Finding better opportunities for networking
Or — perhaps we need to stop associating “work” as the primary means of networking.
Relying on the office for networking and social interactions might have been more true before the internet. But now, networking — even for young professionals — can happen in many different ways. LinkedIn has become the hub for meeting new people in one’s industry; I’ve connected with many this way. There’s also no shortage of Slack channels and other online forums. I’m in two professional groups that meet regularly for virtual happy hours.
In reality, these other channels might be a better fit. While colleagues have work in common, the similarities may end there. Commiseration, advice, introductions… these can all come from people who are not tied to a job at all.

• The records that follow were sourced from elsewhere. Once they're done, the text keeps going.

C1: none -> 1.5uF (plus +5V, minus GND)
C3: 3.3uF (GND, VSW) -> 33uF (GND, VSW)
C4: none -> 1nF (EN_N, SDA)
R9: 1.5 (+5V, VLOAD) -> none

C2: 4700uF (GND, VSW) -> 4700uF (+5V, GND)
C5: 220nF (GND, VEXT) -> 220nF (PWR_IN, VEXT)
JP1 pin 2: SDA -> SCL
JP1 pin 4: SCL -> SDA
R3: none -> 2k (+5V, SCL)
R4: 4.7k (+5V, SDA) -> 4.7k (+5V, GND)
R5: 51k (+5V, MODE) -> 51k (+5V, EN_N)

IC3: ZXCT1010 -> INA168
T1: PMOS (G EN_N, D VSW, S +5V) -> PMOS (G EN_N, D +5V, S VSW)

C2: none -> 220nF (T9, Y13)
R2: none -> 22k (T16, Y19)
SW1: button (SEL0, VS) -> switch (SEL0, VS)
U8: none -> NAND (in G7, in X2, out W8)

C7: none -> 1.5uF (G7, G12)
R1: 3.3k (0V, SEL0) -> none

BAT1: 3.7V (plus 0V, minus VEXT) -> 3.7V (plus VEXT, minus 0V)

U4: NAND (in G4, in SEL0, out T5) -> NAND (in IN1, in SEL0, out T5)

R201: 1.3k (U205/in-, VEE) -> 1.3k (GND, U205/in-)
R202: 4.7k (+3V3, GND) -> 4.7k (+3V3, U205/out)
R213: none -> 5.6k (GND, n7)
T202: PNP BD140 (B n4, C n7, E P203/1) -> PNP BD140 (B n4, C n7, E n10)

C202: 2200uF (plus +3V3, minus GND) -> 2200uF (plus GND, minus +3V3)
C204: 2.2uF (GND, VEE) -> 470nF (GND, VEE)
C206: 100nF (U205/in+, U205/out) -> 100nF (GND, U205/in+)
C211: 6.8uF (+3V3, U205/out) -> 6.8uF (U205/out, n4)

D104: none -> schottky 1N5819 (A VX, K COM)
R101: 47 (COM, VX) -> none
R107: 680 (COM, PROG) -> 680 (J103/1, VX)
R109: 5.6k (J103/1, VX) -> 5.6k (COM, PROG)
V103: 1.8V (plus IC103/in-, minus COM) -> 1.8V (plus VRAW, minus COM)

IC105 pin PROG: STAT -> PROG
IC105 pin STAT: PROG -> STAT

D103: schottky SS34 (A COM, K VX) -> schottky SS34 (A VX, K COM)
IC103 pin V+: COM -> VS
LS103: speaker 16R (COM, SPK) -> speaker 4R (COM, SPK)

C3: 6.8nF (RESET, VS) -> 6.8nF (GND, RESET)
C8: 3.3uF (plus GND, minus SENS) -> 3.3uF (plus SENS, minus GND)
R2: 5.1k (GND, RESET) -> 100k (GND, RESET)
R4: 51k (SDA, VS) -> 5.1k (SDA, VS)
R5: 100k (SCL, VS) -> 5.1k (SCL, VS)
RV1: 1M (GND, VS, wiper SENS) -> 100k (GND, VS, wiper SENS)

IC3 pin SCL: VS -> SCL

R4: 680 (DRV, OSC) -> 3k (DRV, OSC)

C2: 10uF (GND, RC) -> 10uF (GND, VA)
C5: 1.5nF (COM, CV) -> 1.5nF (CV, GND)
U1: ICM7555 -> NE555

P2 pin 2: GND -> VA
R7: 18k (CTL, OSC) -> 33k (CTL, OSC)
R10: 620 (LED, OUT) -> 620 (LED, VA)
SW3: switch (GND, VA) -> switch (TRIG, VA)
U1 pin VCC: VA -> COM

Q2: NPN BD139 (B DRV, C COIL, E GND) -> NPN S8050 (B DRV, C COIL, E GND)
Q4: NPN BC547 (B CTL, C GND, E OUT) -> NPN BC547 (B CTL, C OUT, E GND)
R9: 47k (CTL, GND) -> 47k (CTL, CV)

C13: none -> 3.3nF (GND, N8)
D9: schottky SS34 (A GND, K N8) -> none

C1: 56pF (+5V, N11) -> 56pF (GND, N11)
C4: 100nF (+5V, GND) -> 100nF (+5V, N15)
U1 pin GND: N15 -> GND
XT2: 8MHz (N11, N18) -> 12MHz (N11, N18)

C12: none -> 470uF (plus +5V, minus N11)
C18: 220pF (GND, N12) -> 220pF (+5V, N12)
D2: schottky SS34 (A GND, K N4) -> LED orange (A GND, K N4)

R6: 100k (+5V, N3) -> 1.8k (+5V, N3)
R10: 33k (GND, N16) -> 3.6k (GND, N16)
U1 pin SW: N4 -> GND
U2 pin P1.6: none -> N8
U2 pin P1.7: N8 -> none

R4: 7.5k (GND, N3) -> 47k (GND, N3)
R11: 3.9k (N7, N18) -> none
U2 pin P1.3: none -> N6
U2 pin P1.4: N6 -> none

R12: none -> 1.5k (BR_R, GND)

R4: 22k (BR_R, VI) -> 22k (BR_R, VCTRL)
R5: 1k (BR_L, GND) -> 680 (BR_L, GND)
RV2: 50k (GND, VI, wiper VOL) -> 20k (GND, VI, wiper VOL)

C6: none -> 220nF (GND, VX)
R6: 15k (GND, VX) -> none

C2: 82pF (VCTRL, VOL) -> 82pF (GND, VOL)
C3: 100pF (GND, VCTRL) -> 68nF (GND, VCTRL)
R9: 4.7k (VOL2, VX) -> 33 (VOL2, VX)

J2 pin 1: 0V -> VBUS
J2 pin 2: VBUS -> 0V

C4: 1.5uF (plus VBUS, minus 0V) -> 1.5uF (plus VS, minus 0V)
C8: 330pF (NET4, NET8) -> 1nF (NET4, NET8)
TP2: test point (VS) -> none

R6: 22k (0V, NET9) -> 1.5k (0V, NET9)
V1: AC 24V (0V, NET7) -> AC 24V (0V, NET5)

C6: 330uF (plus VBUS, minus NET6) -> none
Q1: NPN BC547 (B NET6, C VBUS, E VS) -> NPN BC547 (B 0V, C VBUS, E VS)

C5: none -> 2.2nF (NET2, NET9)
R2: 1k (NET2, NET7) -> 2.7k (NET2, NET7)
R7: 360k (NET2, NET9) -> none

Maybe we’ve associated networking with the office for a long time because that was the obvious opportunity to grow professionally. But it’s not the only opportunity.
In the News: Bank of America returns to office 5 days per week
While many companies are adopting permanently remote or models, Bank of America plans to bring its employees back to the office five days per week. Gioia Mccarthy, the market president for San Francisco and Easy Bay, is trying to “make it fun” for employees that are being forced to return. She also said that the onus is on managers to create a great working environment (which has an underlying assumption that managers want to be in the office).
News has cropped up around the company about increasing office parties, bringing in lunches, or having time for breaks during the day. Like that the promise of cupcakes offsets a commute and lack of flexibility somehow.